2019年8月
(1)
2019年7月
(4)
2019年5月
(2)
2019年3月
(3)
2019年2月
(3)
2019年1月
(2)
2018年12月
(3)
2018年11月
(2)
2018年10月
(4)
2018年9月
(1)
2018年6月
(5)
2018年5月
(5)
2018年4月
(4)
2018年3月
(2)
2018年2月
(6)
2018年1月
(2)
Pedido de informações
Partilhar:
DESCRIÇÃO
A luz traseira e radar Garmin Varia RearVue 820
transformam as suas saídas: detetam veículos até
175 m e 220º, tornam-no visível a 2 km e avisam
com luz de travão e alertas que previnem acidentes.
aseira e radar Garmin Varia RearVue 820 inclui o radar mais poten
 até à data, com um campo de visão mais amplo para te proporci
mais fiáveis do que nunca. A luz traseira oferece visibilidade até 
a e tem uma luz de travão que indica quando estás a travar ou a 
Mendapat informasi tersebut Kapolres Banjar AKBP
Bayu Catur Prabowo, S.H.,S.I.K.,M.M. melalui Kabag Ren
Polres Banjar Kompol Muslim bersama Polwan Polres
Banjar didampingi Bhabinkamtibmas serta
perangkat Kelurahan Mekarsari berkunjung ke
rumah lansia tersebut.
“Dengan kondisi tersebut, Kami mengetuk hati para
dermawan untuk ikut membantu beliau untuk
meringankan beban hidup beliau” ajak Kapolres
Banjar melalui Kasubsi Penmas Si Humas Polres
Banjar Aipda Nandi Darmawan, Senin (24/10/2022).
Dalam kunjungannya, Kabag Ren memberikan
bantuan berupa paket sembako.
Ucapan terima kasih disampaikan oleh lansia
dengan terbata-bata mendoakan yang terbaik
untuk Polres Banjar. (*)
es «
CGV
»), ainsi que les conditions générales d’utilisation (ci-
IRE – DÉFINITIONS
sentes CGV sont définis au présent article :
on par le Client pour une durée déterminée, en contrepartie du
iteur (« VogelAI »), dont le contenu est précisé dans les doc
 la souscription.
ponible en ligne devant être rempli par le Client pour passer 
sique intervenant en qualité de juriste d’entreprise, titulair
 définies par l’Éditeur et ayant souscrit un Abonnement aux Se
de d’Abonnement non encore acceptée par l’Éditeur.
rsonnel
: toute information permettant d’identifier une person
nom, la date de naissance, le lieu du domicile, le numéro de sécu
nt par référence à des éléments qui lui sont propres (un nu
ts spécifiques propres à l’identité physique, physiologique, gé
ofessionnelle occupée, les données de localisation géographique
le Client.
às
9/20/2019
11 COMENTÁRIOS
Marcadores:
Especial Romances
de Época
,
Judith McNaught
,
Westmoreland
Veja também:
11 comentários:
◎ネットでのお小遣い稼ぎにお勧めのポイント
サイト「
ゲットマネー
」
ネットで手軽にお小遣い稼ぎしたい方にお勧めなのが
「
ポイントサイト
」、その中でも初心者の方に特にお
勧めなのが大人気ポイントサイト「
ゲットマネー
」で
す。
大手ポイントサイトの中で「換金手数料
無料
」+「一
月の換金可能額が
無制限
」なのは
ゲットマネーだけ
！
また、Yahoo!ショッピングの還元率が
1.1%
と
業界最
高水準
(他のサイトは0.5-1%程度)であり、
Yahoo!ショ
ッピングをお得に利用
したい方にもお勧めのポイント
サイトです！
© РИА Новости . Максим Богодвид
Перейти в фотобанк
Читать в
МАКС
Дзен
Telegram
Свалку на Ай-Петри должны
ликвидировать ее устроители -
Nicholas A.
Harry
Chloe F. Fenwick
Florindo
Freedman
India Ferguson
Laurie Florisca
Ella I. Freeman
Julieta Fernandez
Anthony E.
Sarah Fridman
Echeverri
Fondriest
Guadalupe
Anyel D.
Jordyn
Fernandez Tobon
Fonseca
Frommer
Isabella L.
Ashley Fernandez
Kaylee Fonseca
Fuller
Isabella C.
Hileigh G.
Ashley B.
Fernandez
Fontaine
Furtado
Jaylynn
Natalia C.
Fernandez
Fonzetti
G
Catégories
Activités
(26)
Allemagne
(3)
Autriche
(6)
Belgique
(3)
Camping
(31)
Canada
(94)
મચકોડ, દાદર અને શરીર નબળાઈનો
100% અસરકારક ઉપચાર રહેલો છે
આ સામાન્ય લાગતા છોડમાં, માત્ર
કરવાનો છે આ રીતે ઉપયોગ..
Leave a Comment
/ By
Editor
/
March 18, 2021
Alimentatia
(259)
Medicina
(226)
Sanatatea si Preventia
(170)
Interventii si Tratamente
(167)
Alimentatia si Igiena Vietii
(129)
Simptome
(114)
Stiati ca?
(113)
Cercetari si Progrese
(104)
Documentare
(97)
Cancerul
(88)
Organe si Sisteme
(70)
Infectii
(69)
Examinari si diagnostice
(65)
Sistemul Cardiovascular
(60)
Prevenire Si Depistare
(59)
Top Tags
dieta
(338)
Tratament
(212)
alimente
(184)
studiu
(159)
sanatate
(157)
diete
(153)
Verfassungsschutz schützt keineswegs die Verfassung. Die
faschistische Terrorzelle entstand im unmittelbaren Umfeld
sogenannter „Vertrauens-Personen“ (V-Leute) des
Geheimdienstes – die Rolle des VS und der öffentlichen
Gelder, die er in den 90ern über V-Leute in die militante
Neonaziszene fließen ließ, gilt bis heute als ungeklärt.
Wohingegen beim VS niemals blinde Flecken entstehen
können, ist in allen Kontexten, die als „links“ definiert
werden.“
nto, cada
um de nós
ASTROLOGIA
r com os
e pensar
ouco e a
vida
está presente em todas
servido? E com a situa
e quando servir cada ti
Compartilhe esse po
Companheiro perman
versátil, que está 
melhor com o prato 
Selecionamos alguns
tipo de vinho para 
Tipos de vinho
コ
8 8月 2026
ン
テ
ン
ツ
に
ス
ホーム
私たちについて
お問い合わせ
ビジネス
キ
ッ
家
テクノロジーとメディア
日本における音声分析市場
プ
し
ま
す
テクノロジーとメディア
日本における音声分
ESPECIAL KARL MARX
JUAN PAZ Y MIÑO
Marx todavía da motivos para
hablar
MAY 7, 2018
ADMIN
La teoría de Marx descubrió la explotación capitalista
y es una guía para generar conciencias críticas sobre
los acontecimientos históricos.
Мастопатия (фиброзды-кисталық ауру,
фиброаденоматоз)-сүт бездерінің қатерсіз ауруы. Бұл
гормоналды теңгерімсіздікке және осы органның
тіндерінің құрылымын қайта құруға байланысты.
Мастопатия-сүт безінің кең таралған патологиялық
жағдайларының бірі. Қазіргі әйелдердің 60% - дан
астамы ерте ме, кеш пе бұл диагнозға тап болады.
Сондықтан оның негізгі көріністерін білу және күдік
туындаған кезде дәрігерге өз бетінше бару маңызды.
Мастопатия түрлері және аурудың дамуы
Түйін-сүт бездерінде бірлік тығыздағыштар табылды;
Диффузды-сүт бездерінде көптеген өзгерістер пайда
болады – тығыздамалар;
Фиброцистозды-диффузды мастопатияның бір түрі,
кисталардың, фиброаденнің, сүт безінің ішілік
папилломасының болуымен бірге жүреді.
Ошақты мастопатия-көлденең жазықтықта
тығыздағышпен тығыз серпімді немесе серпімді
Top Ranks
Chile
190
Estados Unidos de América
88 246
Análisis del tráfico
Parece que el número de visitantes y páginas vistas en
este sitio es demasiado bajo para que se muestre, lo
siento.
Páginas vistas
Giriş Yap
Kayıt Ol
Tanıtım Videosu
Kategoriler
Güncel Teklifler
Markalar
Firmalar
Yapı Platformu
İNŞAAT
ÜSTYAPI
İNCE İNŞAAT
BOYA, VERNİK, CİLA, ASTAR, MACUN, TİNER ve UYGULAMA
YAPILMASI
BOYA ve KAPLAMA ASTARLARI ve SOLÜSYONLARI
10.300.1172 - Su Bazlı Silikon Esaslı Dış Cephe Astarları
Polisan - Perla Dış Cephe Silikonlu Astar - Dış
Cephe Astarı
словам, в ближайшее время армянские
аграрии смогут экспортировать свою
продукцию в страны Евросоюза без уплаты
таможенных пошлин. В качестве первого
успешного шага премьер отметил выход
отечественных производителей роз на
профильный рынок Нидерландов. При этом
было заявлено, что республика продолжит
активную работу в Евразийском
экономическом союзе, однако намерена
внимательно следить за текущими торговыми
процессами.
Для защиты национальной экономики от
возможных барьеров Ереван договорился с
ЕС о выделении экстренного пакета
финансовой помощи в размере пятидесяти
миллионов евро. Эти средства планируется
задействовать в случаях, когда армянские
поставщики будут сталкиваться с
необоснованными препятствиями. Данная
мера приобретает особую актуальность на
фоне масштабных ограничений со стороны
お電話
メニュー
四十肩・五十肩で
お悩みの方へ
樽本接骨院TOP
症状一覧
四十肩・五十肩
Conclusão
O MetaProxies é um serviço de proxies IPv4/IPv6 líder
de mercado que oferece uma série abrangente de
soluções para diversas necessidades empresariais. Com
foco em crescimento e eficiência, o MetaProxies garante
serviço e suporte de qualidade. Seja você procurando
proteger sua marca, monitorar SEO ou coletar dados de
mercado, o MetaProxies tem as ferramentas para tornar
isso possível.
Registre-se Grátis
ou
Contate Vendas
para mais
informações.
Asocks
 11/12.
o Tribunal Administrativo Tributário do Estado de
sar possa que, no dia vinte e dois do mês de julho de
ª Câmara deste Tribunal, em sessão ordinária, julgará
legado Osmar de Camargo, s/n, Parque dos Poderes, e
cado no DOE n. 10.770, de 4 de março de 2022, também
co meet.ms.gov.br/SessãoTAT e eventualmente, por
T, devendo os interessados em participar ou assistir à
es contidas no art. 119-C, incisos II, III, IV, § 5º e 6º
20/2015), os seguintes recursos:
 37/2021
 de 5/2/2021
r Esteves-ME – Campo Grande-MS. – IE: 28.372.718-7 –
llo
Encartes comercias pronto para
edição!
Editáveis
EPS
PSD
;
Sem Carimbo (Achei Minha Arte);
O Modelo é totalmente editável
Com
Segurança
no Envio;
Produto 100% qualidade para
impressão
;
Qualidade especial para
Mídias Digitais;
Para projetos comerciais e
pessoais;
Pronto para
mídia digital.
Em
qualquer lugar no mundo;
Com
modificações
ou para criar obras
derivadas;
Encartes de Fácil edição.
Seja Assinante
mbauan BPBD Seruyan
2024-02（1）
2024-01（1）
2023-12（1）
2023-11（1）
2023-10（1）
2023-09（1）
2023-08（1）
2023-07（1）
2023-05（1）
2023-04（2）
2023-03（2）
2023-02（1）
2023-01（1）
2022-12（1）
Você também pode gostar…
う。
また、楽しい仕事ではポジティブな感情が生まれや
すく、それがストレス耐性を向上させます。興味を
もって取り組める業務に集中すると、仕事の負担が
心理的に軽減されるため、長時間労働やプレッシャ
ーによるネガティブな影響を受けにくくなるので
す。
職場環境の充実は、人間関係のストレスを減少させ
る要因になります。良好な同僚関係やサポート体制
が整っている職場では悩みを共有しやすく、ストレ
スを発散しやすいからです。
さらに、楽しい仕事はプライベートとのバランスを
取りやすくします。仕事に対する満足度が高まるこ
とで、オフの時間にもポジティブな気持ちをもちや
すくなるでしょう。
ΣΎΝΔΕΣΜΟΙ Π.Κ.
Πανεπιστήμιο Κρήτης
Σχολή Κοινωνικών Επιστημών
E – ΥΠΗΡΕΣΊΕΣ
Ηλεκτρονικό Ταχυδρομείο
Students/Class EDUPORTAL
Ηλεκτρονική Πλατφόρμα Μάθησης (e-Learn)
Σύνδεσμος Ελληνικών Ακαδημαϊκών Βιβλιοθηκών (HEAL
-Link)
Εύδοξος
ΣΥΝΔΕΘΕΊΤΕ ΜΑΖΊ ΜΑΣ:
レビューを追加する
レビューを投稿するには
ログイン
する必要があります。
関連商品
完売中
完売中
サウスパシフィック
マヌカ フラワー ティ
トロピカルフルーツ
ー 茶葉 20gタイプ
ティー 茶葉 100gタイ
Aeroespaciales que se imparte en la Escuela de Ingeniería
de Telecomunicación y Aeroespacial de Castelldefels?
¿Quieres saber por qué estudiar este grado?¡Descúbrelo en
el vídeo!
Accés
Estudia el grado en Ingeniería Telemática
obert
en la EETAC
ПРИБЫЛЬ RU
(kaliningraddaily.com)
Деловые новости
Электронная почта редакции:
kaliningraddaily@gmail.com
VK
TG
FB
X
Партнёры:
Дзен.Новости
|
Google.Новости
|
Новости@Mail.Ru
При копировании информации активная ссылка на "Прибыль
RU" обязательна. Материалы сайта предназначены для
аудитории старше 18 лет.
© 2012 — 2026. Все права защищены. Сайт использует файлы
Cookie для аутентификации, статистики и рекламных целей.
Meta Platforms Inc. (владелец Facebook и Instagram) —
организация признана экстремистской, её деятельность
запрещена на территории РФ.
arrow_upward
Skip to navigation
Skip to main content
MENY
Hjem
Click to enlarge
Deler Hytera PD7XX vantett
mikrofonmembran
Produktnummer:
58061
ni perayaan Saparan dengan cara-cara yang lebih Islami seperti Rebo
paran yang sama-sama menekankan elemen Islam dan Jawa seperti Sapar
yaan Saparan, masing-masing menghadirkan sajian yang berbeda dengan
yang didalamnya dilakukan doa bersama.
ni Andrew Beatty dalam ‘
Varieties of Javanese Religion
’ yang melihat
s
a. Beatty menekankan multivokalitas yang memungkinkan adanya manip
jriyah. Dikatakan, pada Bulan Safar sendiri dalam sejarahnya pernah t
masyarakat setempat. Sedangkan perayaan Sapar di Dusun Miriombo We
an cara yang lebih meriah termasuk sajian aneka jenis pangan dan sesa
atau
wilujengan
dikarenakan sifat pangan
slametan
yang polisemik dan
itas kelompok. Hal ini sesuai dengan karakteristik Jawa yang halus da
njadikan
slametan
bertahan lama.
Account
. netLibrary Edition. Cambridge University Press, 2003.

──────

**Aufgabe**
Stelle den Abschnitt vom Anfang der Einträge bis einschließlich der Zeile mit „nt par référence“ als nummerierte Liste dar, ohne Leerzeilen und ohne weitere Zeilen.

**Lösung**
1. 2019年8月
2. (1)
3. 2019年7月
4. (4)
5. 2019年5月
6. (2)
7. 2019年3月
8. (3)
9. 2019年2月
10. (3)
11. 2019年1月
12. (2)
13. 2018年12月
14. (3)
15. 2018年11月
16. (2)
17. 2018年10月
18. (4)
19. 2018年9月
20. (1)
21. 2018年6月
22. (5)
23. 2018年5月
24. (5)
25. 2018年4月
26. (4)
27. 2018年3月
28. (2)
29. 2018年2月
30. (6)
31. 2018年1月
32. (2)
33. Pedido de informações
34. Partilhar:
35. DESCRIÇÃO
36. A luz traseira e radar Garmin Varia RearVue 820
37. transformam as suas saídas: detetam veículos até
38. 175 m e 220º, tornam-no visível a 2 km e avisam
39. com luz de travão e alertas que previnem acidentes.
40. aseira e radar Garmin Varia RearVue 820 inclui o radar mais poten
41.  até à data, com um campo de visão mais amplo para te proporci
42. mais fiáveis do que nunca. A luz traseira oferece visibilidade até 
43. a e tem uma luz de travão que indica quando estás a travar ou a 
44. Mendapat informasi tersebut Kapolres Banjar AKBP
45. Bayu Catur Prabowo, S.H.,S.I.K.,M.M. melalui Kabag Ren
46. Polres Banjar Kompol Muslim bersama Polwan Polres
47. Banjar didampingi Bhabinkamtibmas serta
48. perangkat Kelurahan Mekarsari berkunjung ke
49. rumah lansia tersebut.
50. “Dengan kondisi tersebut, Kami mengetuk hati para
51. dermawan untuk ikut membantu beliau untuk
52. meringankan beban hidup beliau” ajak Kapolres
53. Banjar melalui Kasubsi Penmas Si Humas Polres
54. Banjar Aipda Nandi Darmawan, Senin (24/10/2022).
55. Dalam kunjungannya, Kabag Ren memberikan
56. bantuan berupa paket sembako.
57. Ucapan terima kasih disampaikan oleh lansia
58. dengan terbata-bata mendoakan yang terbaik
59. untuk Polres Banjar. (*)
60. es «
61. CGV
62. »), ainsi que les conditions générales d’utilisation (ci-
63. IRE – DÉFINITIONS
64. sentes CGV sont définis au présent article :
65. on par le Client pour une durée déterminée, en contrepartie du
66. iteur (« VogelAI »), dont le contenu est précisé dans les doc
67.  la souscription.
68. ponible en ligne devant être rempli par le Client pour passer 
69. sique intervenant en qualité de juriste d’entreprise, titulair
70.  définies par l’Éditeur et ayant souscrit un Abonnement aux Se
71. de d’Abonnement non encore acceptée par l’Éditeur.
72. rsonnel
73. : toute information permettant d’identifier une person
74. nom, la date de naissance, le lieu du domicile, le numéro de sécu
75. nt par référence à des éléments qui lui sont propres (un nu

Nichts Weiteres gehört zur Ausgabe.